“The History of U.S. Women's Property Rights”: Colloquium with Prof. Laurel Shire

 01/01/1970

To trouble the premise of the provocative question that served as the official title for her March 16 Women’s History Month keynote address, “What’s the Matter with White Women,” Western University Prof. Laure Shire did not turn to the question’s contemporary implications—its reference to the 53% of white women voters who supported a presidential candidate in spite of allegations leveled against him of sexual assault, harassment, and discrimination—but instead to the history of territorial Florida. Specifically, she focused on a legal loophole that secured property rights for certain married women in Florida during an era when coverture was still the common law as a way to expose the flawed logic of assuming that “white women” can culturally, historically, or politically be analyzed as a monolithic, coherent category.

Take, for instance, what is ultimately revealed by the 1831 case of Victoria LeSassier v. Pedro de Alba that Prof. Shire cited in introducing her study of Florida legal history.
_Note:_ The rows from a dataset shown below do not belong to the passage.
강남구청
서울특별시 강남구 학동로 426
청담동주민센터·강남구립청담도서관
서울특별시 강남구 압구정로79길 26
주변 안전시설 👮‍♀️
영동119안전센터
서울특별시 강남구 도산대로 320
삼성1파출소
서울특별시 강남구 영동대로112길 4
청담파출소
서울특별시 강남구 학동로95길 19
As she explained, on the one hand, that the court felt obliged to protect LeSassier’s estate from the unscrupulous reach of her husband reflects the unique rights that some women enjoyed under the territory’s hybrid legal structure. Per the Spanish civil law that was in place up until the 1819 Adams-Onis Treaty, which ceded Florida to the U.S., married women had the right not only to all property owned before marriage but also to half of property accrued during the marriage. And while the United States initially attempted to impose prevailing common law norms in Florida, an 1824 statute reverted the governing doctrine back to the pre-treaty standard, marking the first time in U.S. history that a married woman’s legal and property rights were not subsumed by those of her husband.

However, Prof. Shire added, cases like LeSassier’s are not primarily significant because of the legal anomaly they expose but because of the implications of the notion of ‘whiteness’ that they introduce. For one, she noted, that the Spanish LeSassier was even treated by the courts as white reflects how whiteness was constructed in Florida around a functionally different perception of the need to establish supremacy—i.e., not as a way to draw hierarchical distinctions between Europeans but instead as a way to create and strengthen a united, “civilized” line of defense against Native Americans and freed blacks who were seen as a threat to the United States’ colonizing ambitions. As she went on to discuss, this construction of race is likewise necessary for understanding the broader, interlocking importance of the uneven application of Spanish civil law in Florida and the U.S.’s underlying motivations for reverting back to it in the first place. Though the language of Articles 6 and 8 of the Adams-Onis Treaty seemed to protect the property rights of all Florida women who married prior to 1819, the courts rarely and sporadically actually extended this protection to non-white women. This unpredictable drawing of the color line, Prof. Shire argued, shows how the history of property rights in Florida is not at all a progressive one, but rather one in which white women were a necessary cog in the larger effort to support and expand the purview of white, patriarchal settler colonial societies and the many ills that came with them.

As the example of Laura Wirt Randall shows, the consequences of supporting colonization in Florida were comprehensively destructive. As members of an elite frontier planter class, Randall and her husband were part of the extension of slavery, and all of its inhumanity, into the new territory; they were likewise part of a migration boom to Jefferson County which drove land prices up and spurred the displacement of indigenous peoples from central Florida; and though she was part of a group that wielded its power and perceived supremacy broadly and often violently, Laura Wirt Randall herself was not empowered by her anomalous property rights but was only a carrier of wealth from father, to husband, to son.

 

Laurel Clark Shire received her B.A. in Sociology from Johns Hopkins University and Ph.D. in American Studies from George Washington University, and she currently serves as Assistant Professor in the Department of History at Western University in Ontario. She is the author of The Threshold of Manifest Destiny: Gender and National Expansion in Florida (University of Pennsylvania Press, 2016), and her scholarship has appeared in Journal of the Early Republic and The Journal of Women’s History, among other places. Prof. Shire previously taught at University of Hartford, and she has received fellowships and grants from the Center for the Study of Public History and Public Culture, the Women’s Education and Leadership Fund, and the National Endowment for the Humanities.